Dikutip dari laman Liputan6.com,(8/10/2022) Hujan yang mengguyur Jakarta serta sejumlah daerah, khususnya di daerah penyangga seperti Depok, Bekasi, serta Tangerang membuat sejumlah wilayah terdampak banjir. Bahkan, banjir yang terjadi di Jakarta sampai ada yang menyebabkan meninggal dunia. Di mana, berdasarkan kesimpulan sementara BPBD DKI Jakarta, tembok rubuh di MTSN 19 Jakarta yang membuat siswa luka dan meninggal dunia, lantaran tak bisa menahan volume air yang sudah meluap.
Berdasarkan data BPBD DKI Juga, hujan yang terjadi pada Kamis 6 Oktober 2022, ada sejumlah wilayah yang terdampak banjir dan pada Jumat (7/10/2022) sudah ada yang surut. Adapun di Jaksel ada 111 RT yang sempat banjir kemudian airnya surut. Di Jakpus 4 RT, Jaktim 2, Jakbar 8 RT.
Berdasarkan data BMKG, diprakirakan awal musim hujan di Indonesia akan terjadi di bulan September hingga November 2022 dengan puncak musim penghujan diprakirakan terjadi di bulan Desember 2022 dan Januari 2023. Sedangkan, Fenomena La Nina diprakirakan akan terus melemah dan menuju netral pada periode Desember 2022-Januari 2023. Dan, Fenomena IOD (Indian Ocean Dipole) diprakirakan akan tetap negatif hingga November 2022.
Dengan adanya kombinasi dari kedua fenomena tersebut (La Nina dan IOD Negatif) diprakirakan akan berkontribusi pada meningkatnya curah hujan di Indonesia sehingga berpotensi sebagai penyebab banjir. BMKG juga menyebut, mayoritas wilayah kondisi musim hujan mengalami normal. Namun memang ada juga yang mengalami hujan atas normal (lebih basah atau lebih tinggi) dan bawah normal (lebih kering atau rendah).
Lagi-lagi faktor alam jadi kambing hitam atas bencana yang ada di negeri ini. Padahal kita tahu banyak faktor yang mengikutinya. Banjir sebenarnya bukan kali ini saja terjadi, hampir setiap musim hujan sudah bisa dipastikan akan disapa oleh banjir. Dan banyak dampak dari akibat banjir ini, risiko ekonomi maupun sosial yang ditimbulkan tidak terkira. Dengan beralasan karena faktor alam, masyarakat dituntut untuk menerima keadaan yang terjadi.

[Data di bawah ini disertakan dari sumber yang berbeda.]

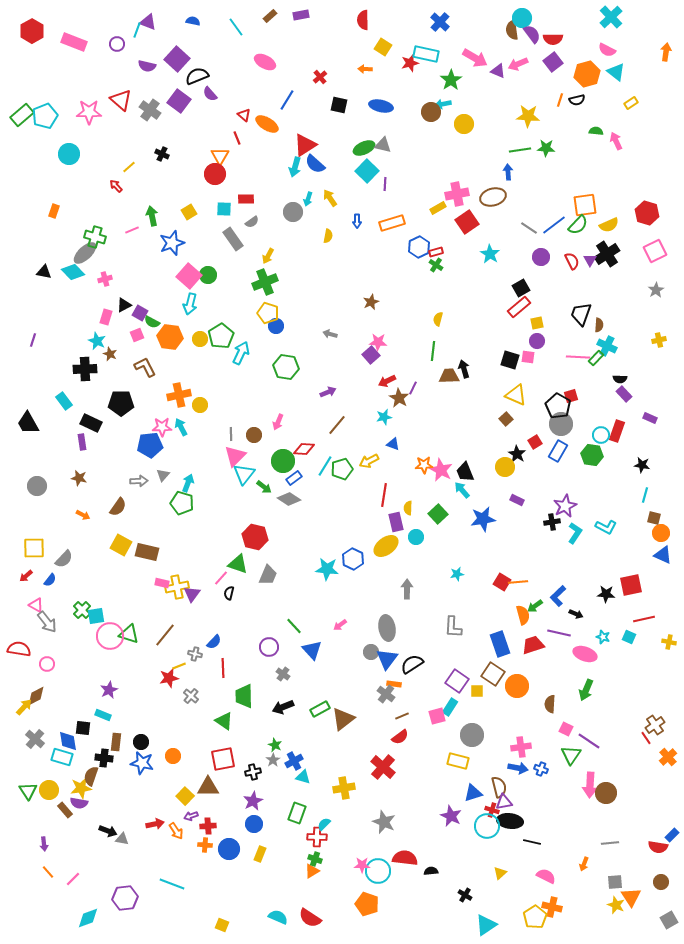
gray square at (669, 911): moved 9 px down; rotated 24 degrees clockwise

Bencana banjir ini tidak semata karena faktor alam saja. Kita tahu bersama, bagaimana hutan-hutan telah berkurang dan digantikan oleh gedung-gedung pencakar langit. Dan kemudian negara lambat untuk melakukan mitigasi bencana sehingga berbagai dampak tidak bisa terantisipasi sebaik-baiknya. Ketika para penguasa kurang tanggap akan adanya bencana ini, sehingga ketika banjir datang, mereka sibuk saling tuding antara satu dengan yang lainnya, saling serang satu dengan yang lainnya sehingga tidak bisa menyelesaikan masalah banjir ini.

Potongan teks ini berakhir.